** Your assignment **
Restate word for word all of the lines below, with each image left out.

** Given information **
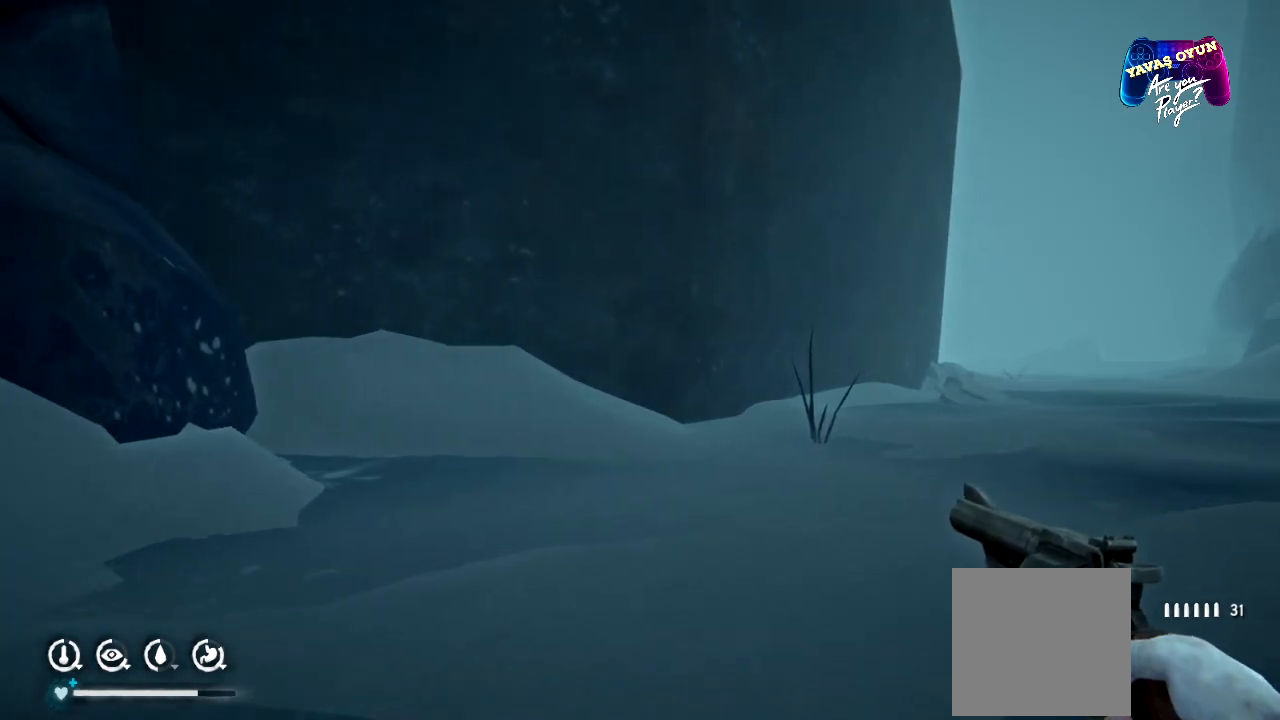
{"buttons": [], "left_stick": "up", "right_stick": "center", "events": [[67, "right_stick", "right"], [400, "left_stick", "up"], [500, "right_stick", "center"]]}
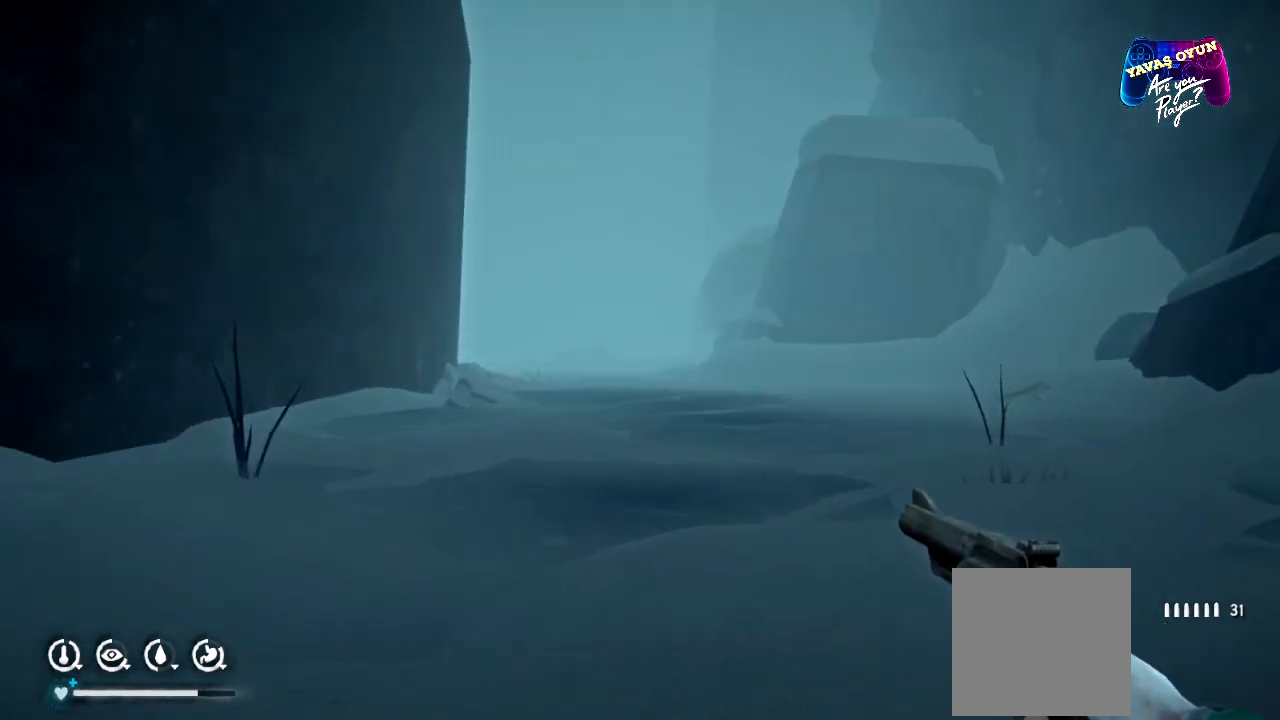
{"buttons": [], "left_stick": "up", "right_stick": "center", "events": []}
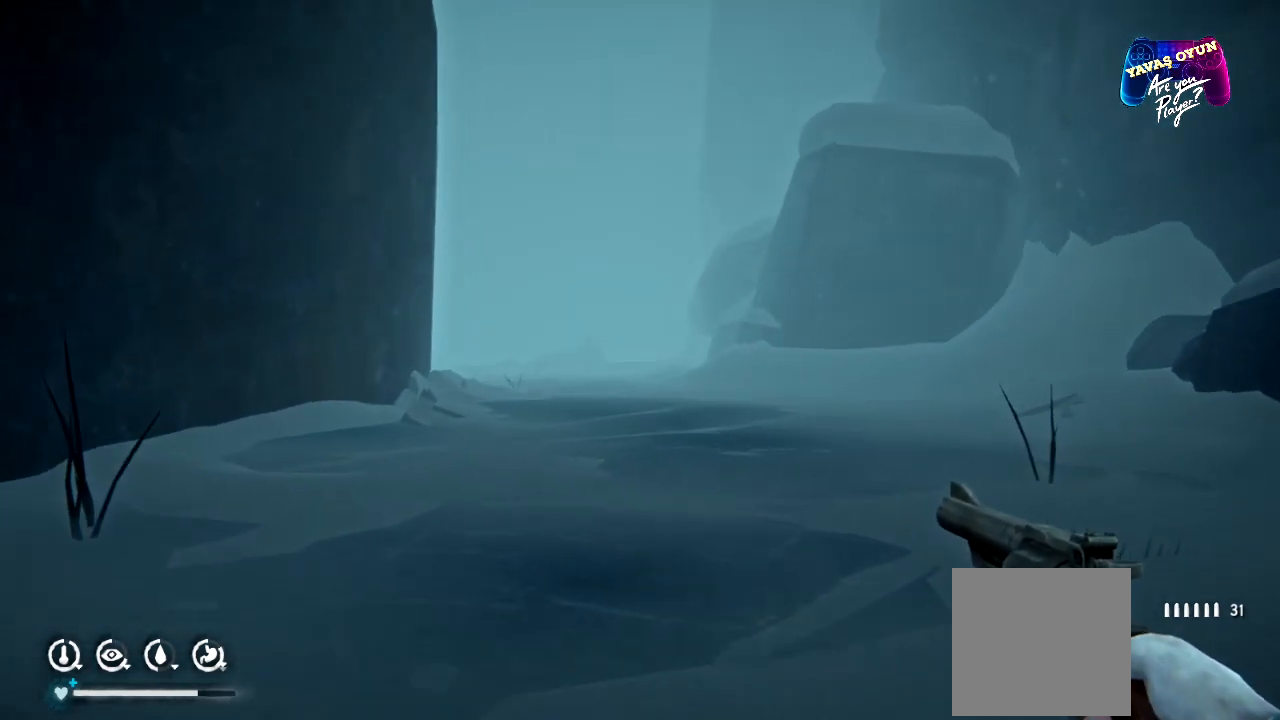
{"buttons": [], "left_stick": "up", "right_stick": "center", "events": []}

** Solved exercise **
{"buttons": [], "left_stick": "up", "right_stick": "center", "events": [[67, "right_stick", "right"], [400, "left_stick", "up"], [500, "right_stick", "center"]]}
{"buttons": [], "left_stick": "up", "right_stick": "center", "events": []}
{"buttons": [], "left_stick": "up", "right_stick": "center", "events": []}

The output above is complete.